El padre de Lily no estaba de acuerdo con que Dee-Dee lo supiera todo. Consideraba las visiones de la señora de la limpieza de su casa como tonterías. Pero Lily suponía que al ser pastor anglicano no quería que lo relacionaran con la magia negra de donde, en su opinión, procedían las afirmaciones de Dee-Dee.

Sin embargo, en aquel momento Lily estaba menos preocupada por las capacidades de Dee-Dee que por su deseo de que aquel hombre se marchara. No le gustaba pensar que la vigilaba y volvió a preguntarse una vez más qué estaba haciendo en la isla.

Según Dee-Dee, se llamaba Raphael Oliveira y era de Nueva York.
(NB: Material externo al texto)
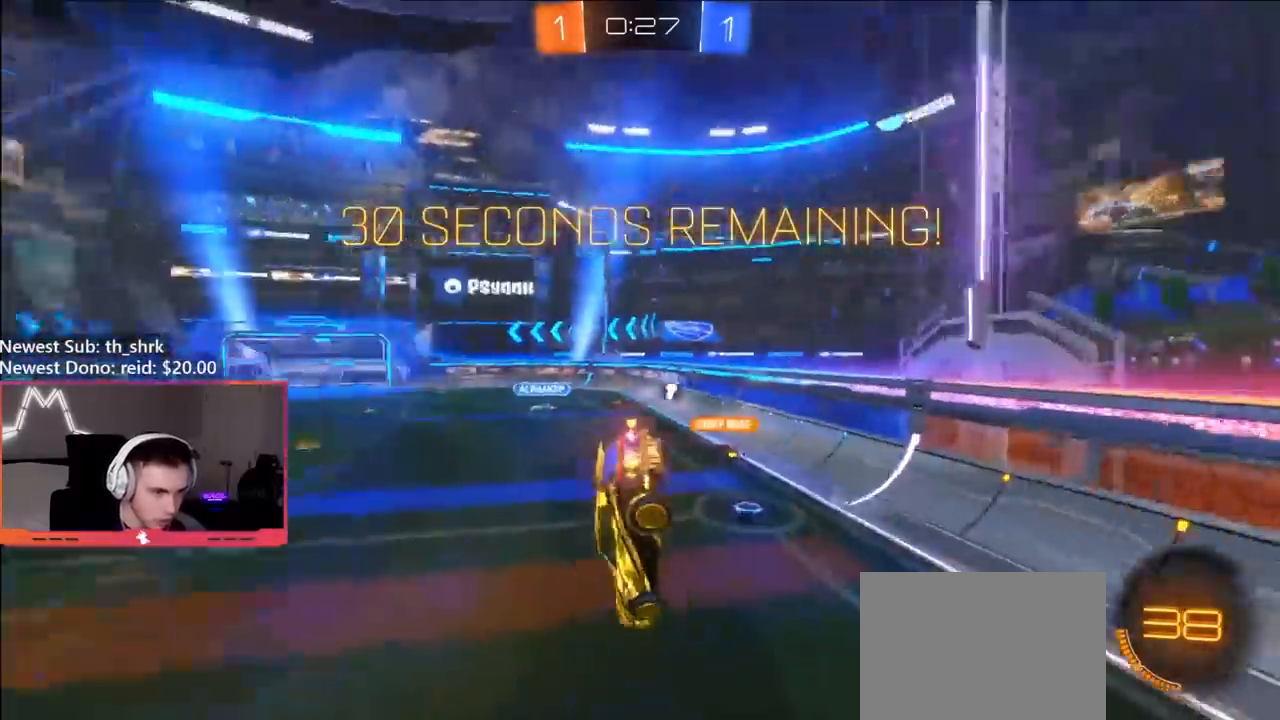
{"buttons": ["R2"], "left_stick": "left", "right_stick": "down", "events": [[17, "R2", "down"], [17, "left_stick", "left"], [100, "left_stick", "down-left"], [250, "L1", "down"], [267, "left_stick", "right"], [350, "Y", "down"], [383, "L1", "up"], [400, "left_stick", "left"], [417, "Y", "up"], [500, "right_stick", "down"]]}
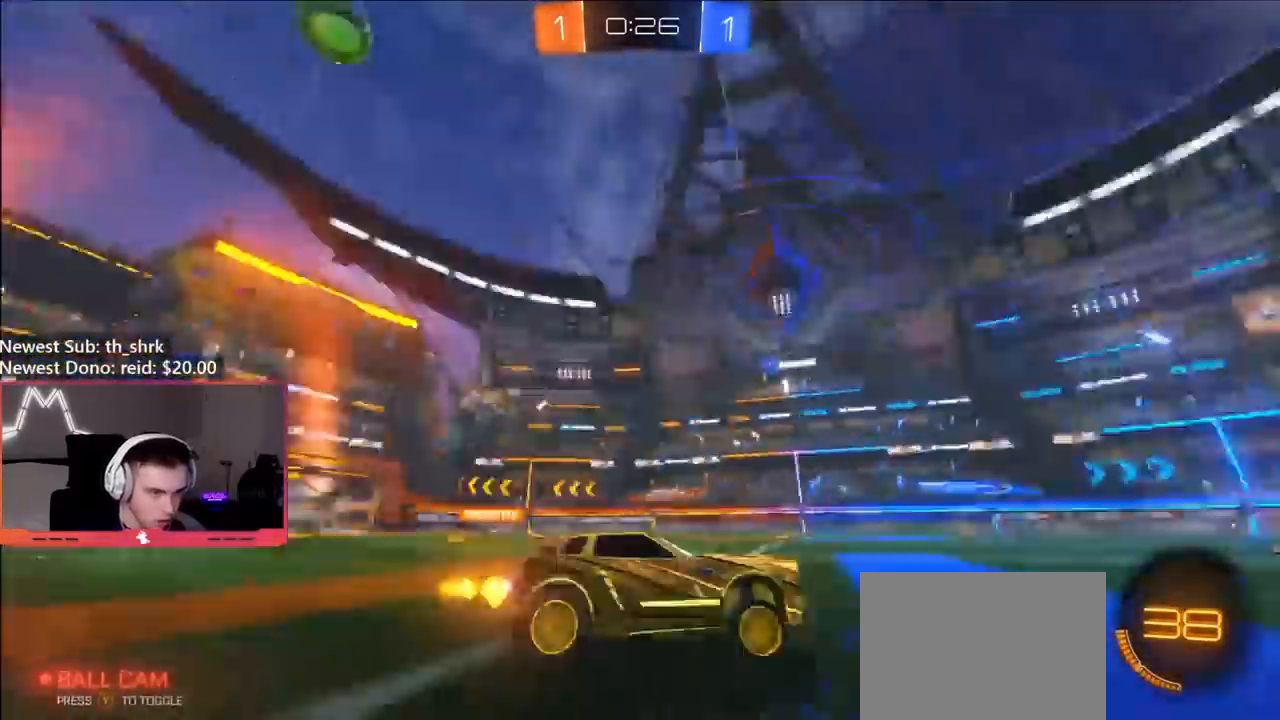
{"buttons": ["R2"], "left_stick": "left", "right_stick": "center", "events": [[183, "right_stick", "center"]]}
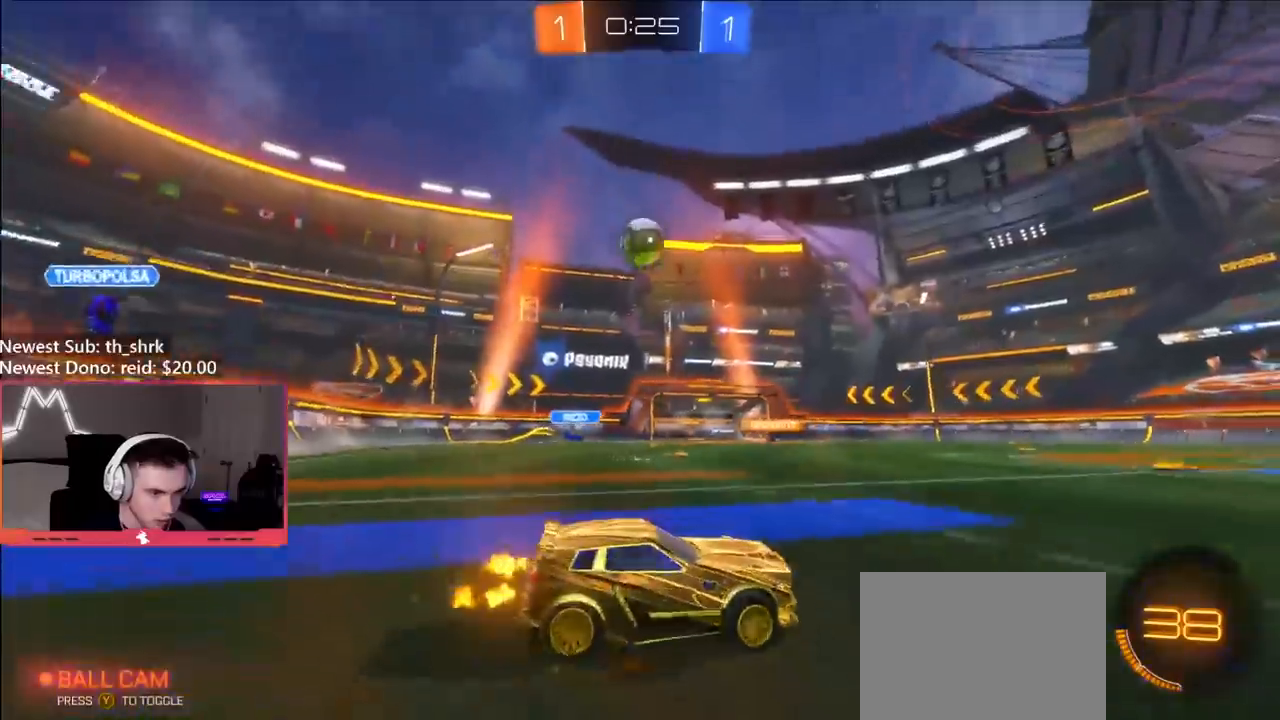
{"buttons": ["B", "L1"], "left_stick": "up-left", "right_stick": "center", "events": [[350, "B", "down"], [400, "A", "down"], [400, "left_stick", "right"], [467, "A", "up"], [467, "L1", "down"], [467, "R2", "up"], [467, "left_stick", "up-left"]]}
La anciana asistenta pensaba que había tenido problemas en la ciudad y que había comprado una de las propiedades más caras de la isla para escapar de la justicia.

Pero no siempre podía fiarse una de las especulaciones de Dee-Dee, y nadie sabía siquiera que la casa de Punta Orquídea estuviera en venta.

En cualquier caso, lo que Lily quería era que se diera la vuelta y se marchara. Aquel era el momento en el que ella solía darse su baño de la tarde, pero no tenía intención de quitarse la ropa delante de él… aunque estuviera a más de treinta metros de distancia.

Dobló la toalla en el brazo y se dirigió hacia la rectoría. Solo se permitió mirar de reojo hacia él cuando ya estaba casi en casa.

Y para su disgusto, descubrió que ya no estaba.

 

 

Una semana más tarde, Lily estaba sentada en su escritorio escribiendo en el ordenador los detalles de los fletados de la temporada anterior cuando alguien entró en la agencia.

Llevaba trabajando en Cartagena Charters desde que terminó la universidad en Florida. No era un trabajo particularmente exigente, pero Cayo Orquídea era una ciudad pequeña y no había muchos trabajos que su padre aprobara.

Su zona de trabajo estaba situada tras un biombo que separaba el mostrador de la oficina. Normalmente era su jefe, Ray Myers, quien se ocupaba de los clientes. Pero Ray estaba en Miami recogiendo una nueva goleta de dos mástiles. Le había dicho a Lily que seguramente no habría clientes nuevos hasta el fin de semana, pero ella era la que estaba oficialmente a cargo.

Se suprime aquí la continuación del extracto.